[PASSAGE — start]

As for your own experience, I wouldn't beat yourself up about that. You did more than many non-reading or writing instructors do. You tried to teach your students how to write better. I have known some wonderful teachers who did the same. But I have also known way too many who couldn't be bothered talking about reading or writing with their students because they felt it was the composition or reading teacher's job.

I remember being shocked by one of my first efforts to encourage a history teacher to talk about the particular methods of presentation history writers use to explain their subject matter. When I told her that her students were coming to me and telling me they were having a hard time with the text she was using and it would help if she. as well as I, went over the specialized vocabulary, signal clues, common patterns etc, she said icily," That's your job, not mine"

Unfortunately, I hear from other reading and writing instructors that, to some degree, this attitude persists, and it is really too bad because everyone loses as a result. My point is, you did not fall into that pattern, and you deserve a lot of credit for that.

secret fan said...

Dear Laraine Flemming: I just discovered your blog, but realize that you haven't posted for 4 years--will you get back to it?

Laraine Flemming said...

Thank you so much. I am going to start blogging again, but I will not be posting on educational topics in general. I'm going to be posting thoughts on specific texts I am reading with my students and encouraging them to discuss both the texts and the posts in the comment section.

[PASSAGE — finish]

CHECK YOUR UNDERSTANDING
(a) Copy the passage about teaching reading and writing from "secret fan said..." up to and including "Laraine Flemming said...".
(b) In the passage about teaching reading and writing, why did the writer want the history teacher to go over specialized vocabulary, signal clues and common patterns with her students? Answer in one to three sentences.
(c) Pick up the passage about teaching reading and writing where it stops, and write what comes next.

[DATA SHOWN — start]

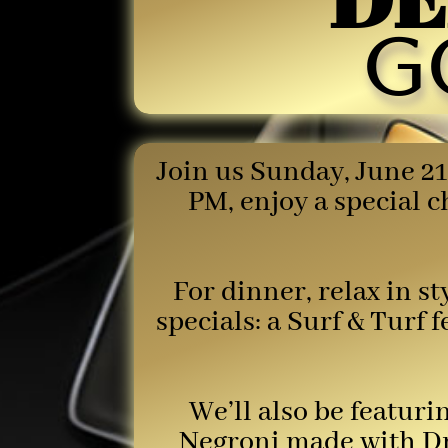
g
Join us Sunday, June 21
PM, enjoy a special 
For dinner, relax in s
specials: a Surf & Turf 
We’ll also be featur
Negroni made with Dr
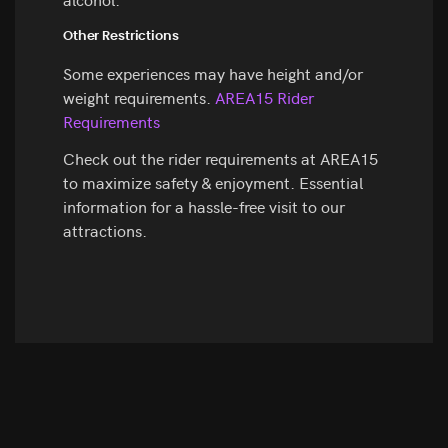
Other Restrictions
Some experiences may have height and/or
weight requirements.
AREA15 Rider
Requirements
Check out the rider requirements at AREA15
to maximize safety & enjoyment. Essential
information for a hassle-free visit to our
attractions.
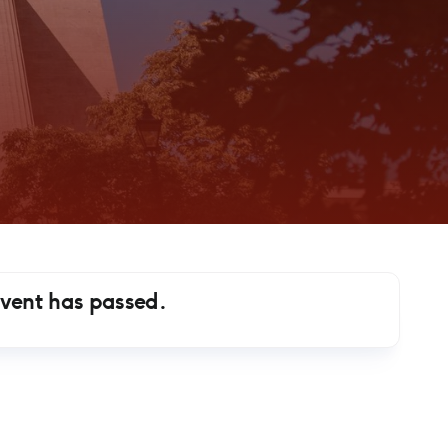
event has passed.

[DATA SHOWN — finish]

ANSWER SECTION
(a)
secret fan said...

Dear Laraine Flemming: I just discovered your blog, but realize that you haven't posted for 4 years--will you get back to it?

Laraine Flemming said...

(b) The history teacher's students were coming to the writer and saying they were having a hard time with the text she was using. The writer believed it would help if the history teacher, and not only the writer, went over the specialized vocabulary, signal clues and common patterns.

(c)
About this blog: For years now, whenever I wanted to test out a new exercise or figure out how I’d like to address a new topic,I’ve been sending out an SOS to teachers I’ve worked with or met at conferences and online and asking them what they thought of my approach or if they had another way of addressing say improving students ability to stay focused while reading on the Web.

Probably later than it should have, it’s now occurred to me that a blog might be a good way to bring others into these online discussions, which, for me anyway, have been incredibly valuable. So every week or so, I’m going to post my thoughts on a topic that I consider really central to the teaching of reading and writing. In every post, I’ll include practical strategies for addressing the topic discussed.

My hope is that other instructors will respond with their thoughts and, over time, we can come up with a repository of teaching methods geared to specific objectives like teaching coherence in writing or using linguistic cues in reading and a host of others.